[INSTRUCTION]
How many lines of the records hold the string "Apoio"? Reply with the number alone.

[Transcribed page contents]
════════════════

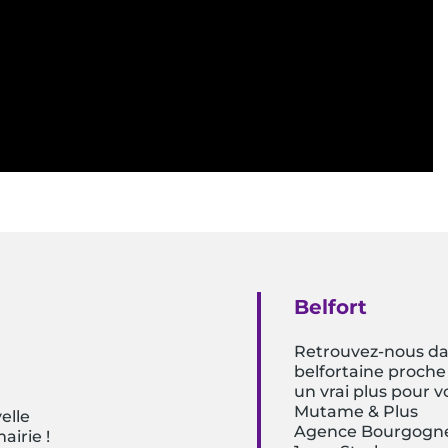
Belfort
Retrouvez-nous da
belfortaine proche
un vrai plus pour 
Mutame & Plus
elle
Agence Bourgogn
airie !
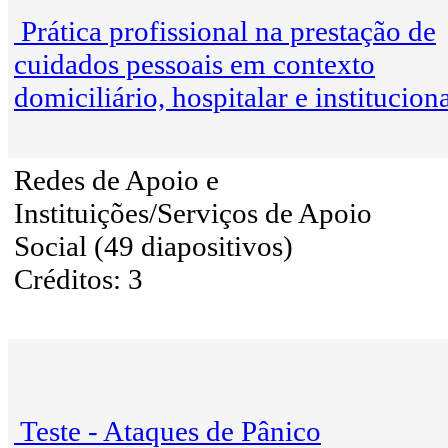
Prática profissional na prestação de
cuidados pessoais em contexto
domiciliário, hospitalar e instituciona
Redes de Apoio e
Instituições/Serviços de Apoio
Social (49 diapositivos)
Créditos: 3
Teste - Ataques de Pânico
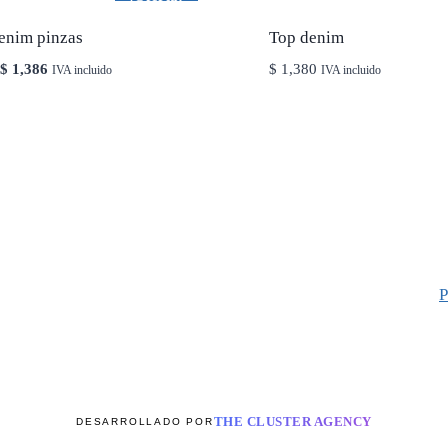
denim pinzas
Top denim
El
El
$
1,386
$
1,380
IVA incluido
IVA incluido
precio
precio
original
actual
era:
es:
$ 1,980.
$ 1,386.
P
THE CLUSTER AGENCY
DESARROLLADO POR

════════════════

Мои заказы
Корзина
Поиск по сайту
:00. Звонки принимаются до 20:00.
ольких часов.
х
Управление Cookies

════════════════

[OUTPUT FOR THIS EXERCISE]
2